TPS : la diplomatie haïtienne est-elle à la hauteur de la détresse de sa diaspora ?
Par Jean Valdonel CONSTANT
Depuis l’annonce de la fin programmée du Temporary Protected Status (TPS) pour des centaines de milliers d’Haïtiens vivant aux États-Unis, l’angoisse s’est installée dans la diaspora. Derrière les statistiques se cachent des familles, des travailleurs, des étudiants et des entrepreneurs qui craignent de perdre leur statut légal et de voir leur avenir brutalement remis en question.

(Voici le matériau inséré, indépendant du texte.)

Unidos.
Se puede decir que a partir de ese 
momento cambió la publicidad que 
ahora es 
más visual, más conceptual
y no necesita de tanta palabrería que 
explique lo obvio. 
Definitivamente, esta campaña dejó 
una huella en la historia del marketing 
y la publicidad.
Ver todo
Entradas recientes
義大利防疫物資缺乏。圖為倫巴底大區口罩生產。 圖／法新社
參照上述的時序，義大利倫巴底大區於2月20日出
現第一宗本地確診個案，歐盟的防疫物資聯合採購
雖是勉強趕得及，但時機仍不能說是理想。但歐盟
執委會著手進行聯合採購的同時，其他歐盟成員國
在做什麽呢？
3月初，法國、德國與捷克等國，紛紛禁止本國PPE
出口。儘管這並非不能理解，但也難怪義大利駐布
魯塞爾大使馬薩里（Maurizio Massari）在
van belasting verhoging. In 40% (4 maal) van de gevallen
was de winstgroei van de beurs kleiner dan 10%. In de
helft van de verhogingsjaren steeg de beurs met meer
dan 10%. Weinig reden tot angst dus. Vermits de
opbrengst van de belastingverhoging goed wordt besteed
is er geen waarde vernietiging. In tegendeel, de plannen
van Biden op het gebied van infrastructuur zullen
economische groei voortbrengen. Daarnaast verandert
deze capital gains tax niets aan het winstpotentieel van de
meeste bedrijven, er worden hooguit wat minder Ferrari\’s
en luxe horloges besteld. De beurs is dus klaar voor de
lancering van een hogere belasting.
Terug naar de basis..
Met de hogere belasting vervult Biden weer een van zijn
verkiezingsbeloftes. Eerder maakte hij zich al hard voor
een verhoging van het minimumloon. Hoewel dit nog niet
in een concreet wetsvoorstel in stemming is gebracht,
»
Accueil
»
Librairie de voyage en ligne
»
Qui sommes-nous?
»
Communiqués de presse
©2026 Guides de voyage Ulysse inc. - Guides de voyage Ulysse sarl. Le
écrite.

Dans une telle conjoncture, la diplomatie haïtienne aurait dû se trouver au premier rang de la défense des intérêts nationaux. Pourtant, une partie de l’opinion publique peine à percevoir une stratégie diplomatique forte, cohérente et visible de la part du ministère des Affaires étrangères et des Cultes dirigé par Raina Forbin.
Il serait inexact d’affirmer que la ministre peut décider du maintien du TPS. Cette prérogative appartient exclusivement au gouvernement des États-Unis. En revanche, il est légitime d’attendre du chef de la diplomatie haïtienne qu’il mène un plaidoyer soutenu auprès de Washington, qu’il mobilise les partenaires internationaux, qu’il coordonne efficacement le réseau consulaire et qu’il informe régulièrement les citoyens des démarches entreprises en leur faveur.
À ce jour, si des annonces officielles ont été faites concernant des réunions diplomatiques et des mesures d’accompagnement, beaucoup d’Haïtiens estiment que ces initiatives restent peu visibles et insuffisamment rassurantes au regard de l’ampleur de la crise. L’écart entre les communications institutionnelles et les attentes de la diaspora nourrit un sentiment de frustration.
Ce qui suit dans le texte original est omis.